Data supplied:

————————

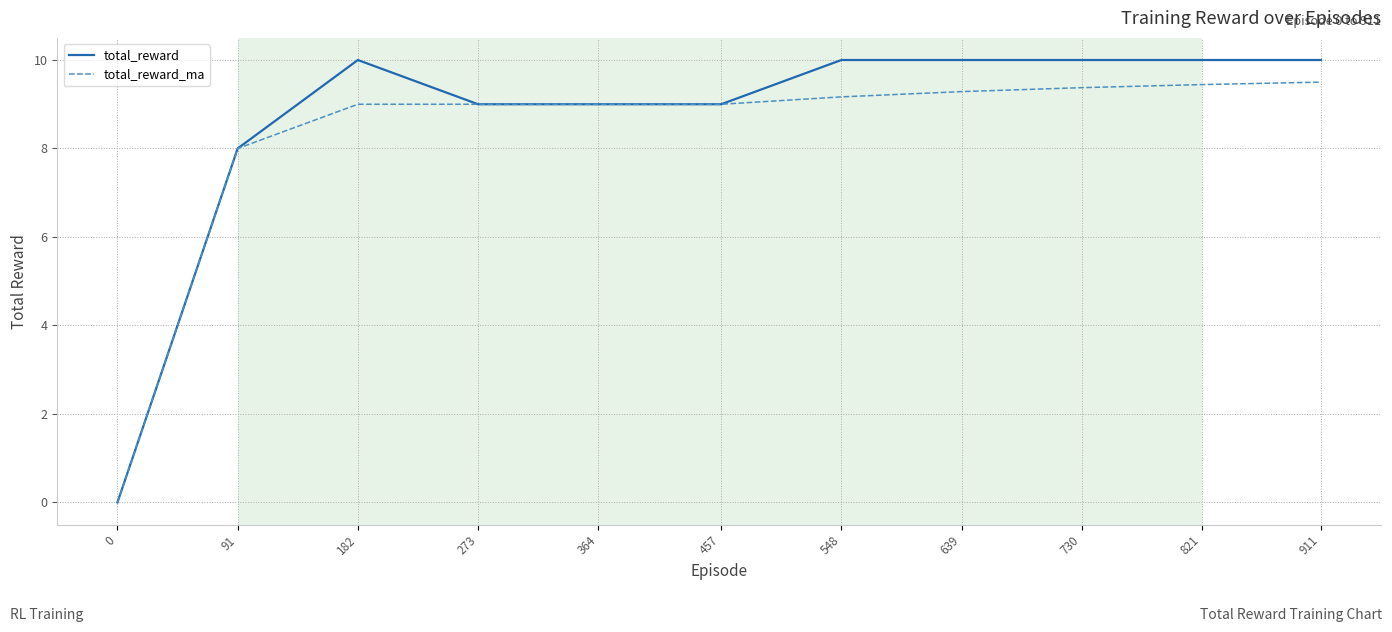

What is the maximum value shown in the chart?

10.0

————————

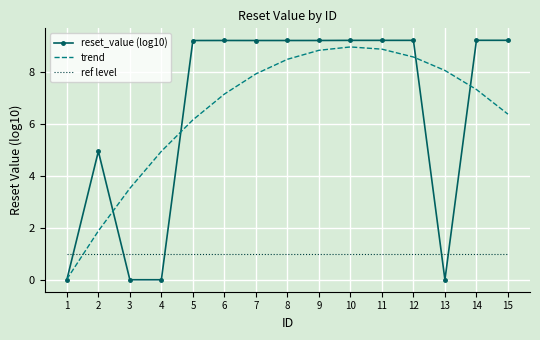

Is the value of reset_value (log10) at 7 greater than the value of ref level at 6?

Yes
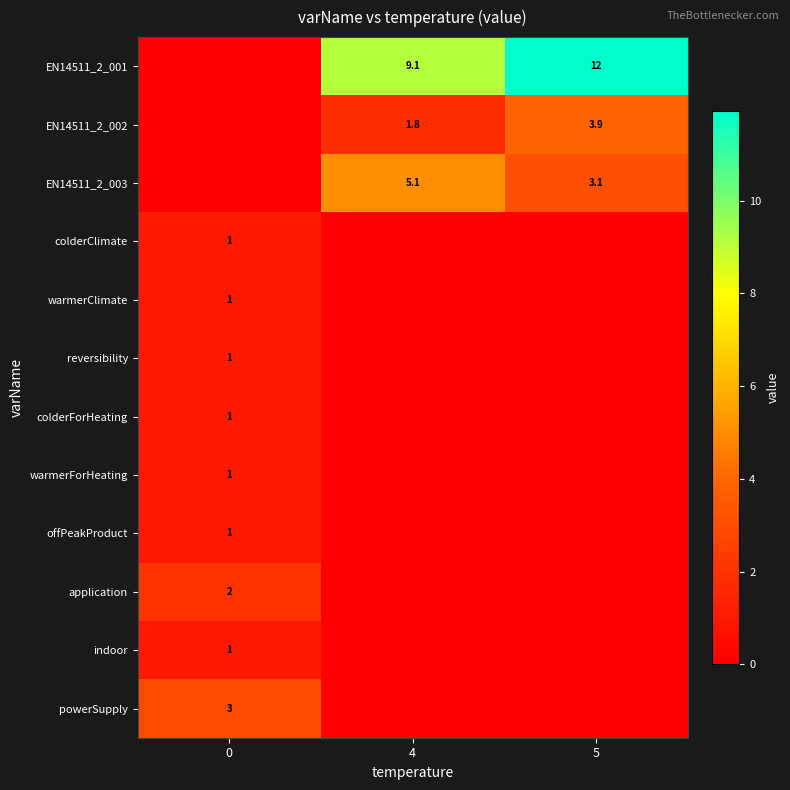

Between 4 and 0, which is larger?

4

————————

Task to carry out: Count the lines in the items above that contain the string "value". Reply with the number only.

Solution for this exercise: 2